===== Records for this task

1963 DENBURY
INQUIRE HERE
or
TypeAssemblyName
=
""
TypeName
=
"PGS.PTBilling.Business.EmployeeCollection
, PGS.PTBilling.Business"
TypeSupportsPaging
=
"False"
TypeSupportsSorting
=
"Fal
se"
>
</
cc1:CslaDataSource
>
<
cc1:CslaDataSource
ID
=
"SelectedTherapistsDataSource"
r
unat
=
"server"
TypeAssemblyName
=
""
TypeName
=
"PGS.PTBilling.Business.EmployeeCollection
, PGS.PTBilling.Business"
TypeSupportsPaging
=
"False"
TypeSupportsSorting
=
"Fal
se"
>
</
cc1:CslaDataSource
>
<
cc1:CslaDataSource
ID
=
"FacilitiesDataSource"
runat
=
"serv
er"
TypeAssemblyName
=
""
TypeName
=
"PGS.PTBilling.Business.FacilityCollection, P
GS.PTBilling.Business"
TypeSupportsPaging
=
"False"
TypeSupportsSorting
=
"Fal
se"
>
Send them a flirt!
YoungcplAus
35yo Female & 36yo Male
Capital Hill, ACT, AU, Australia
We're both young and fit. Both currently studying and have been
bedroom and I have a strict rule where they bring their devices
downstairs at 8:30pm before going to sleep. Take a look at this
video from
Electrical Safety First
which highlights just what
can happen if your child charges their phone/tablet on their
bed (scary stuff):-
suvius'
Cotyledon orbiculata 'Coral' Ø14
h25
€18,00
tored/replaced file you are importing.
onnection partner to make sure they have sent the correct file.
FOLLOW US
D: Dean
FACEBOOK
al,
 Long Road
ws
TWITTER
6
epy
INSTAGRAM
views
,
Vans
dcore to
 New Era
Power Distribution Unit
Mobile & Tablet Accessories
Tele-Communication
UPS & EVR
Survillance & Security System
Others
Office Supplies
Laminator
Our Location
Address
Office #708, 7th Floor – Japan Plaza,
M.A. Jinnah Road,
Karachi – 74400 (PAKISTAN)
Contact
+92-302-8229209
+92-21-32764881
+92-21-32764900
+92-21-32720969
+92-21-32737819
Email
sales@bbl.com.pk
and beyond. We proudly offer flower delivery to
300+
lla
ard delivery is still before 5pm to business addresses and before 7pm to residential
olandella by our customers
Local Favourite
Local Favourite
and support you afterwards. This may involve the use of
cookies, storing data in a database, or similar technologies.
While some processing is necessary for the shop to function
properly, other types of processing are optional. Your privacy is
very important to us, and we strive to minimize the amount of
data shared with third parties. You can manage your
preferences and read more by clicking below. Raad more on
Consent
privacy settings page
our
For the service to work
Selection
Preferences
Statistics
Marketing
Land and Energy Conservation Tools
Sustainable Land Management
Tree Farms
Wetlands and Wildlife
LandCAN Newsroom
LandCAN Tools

==========

Your task »
Review the material and copy each line in which the word "Tools" appears.

Reply »
Land and Energy Conservation Tools
LandCAN Tools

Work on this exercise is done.